> _What is expected_: In the data that follows, find the line containing "FIGURE 4 Radiation"; then quote that line and every line after it, exactly, through the last one.

> _Data for review_:
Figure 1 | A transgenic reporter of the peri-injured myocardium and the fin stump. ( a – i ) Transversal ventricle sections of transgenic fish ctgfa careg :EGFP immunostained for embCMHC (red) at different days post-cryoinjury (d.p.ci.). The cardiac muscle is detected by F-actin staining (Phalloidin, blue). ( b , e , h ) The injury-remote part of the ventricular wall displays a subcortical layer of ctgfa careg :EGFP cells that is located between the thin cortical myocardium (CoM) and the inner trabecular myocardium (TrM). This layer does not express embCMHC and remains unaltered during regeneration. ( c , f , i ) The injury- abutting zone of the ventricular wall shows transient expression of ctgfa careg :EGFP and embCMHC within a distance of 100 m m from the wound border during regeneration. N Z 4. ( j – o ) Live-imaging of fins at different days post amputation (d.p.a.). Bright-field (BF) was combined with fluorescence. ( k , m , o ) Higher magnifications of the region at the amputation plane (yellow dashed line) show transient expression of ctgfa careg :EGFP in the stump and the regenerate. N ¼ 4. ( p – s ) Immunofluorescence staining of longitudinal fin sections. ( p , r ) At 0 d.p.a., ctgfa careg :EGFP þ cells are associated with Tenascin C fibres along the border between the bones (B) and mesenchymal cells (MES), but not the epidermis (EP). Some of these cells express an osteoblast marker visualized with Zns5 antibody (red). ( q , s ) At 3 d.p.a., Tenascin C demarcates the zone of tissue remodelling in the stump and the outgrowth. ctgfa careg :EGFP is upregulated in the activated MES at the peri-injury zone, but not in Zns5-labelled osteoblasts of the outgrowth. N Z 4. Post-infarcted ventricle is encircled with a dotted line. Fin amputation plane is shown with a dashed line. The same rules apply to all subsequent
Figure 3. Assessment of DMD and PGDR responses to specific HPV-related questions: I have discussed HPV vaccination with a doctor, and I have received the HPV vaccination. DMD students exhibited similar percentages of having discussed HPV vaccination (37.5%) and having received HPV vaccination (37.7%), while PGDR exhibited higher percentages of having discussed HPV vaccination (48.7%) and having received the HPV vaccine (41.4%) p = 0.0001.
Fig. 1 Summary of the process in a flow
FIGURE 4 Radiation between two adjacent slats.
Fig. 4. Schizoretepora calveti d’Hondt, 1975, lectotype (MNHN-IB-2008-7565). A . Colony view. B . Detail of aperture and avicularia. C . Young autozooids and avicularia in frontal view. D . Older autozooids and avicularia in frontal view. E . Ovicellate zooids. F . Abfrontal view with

> _Exercise answer_:
FIGURE 4 Radiation between two adjacent slats.
Fig. 4. Schizoretepora calveti d’Hondt, 1975, lectotype (MNHN-IB-2008-7565). A . Colony view. B . Detail of aperture and avicularia. C . Young autozooids and avicularia in frontal view. D . Older autozooids and avicularia in frontal view. E . Ovicellate zooids. F . Abfrontal view with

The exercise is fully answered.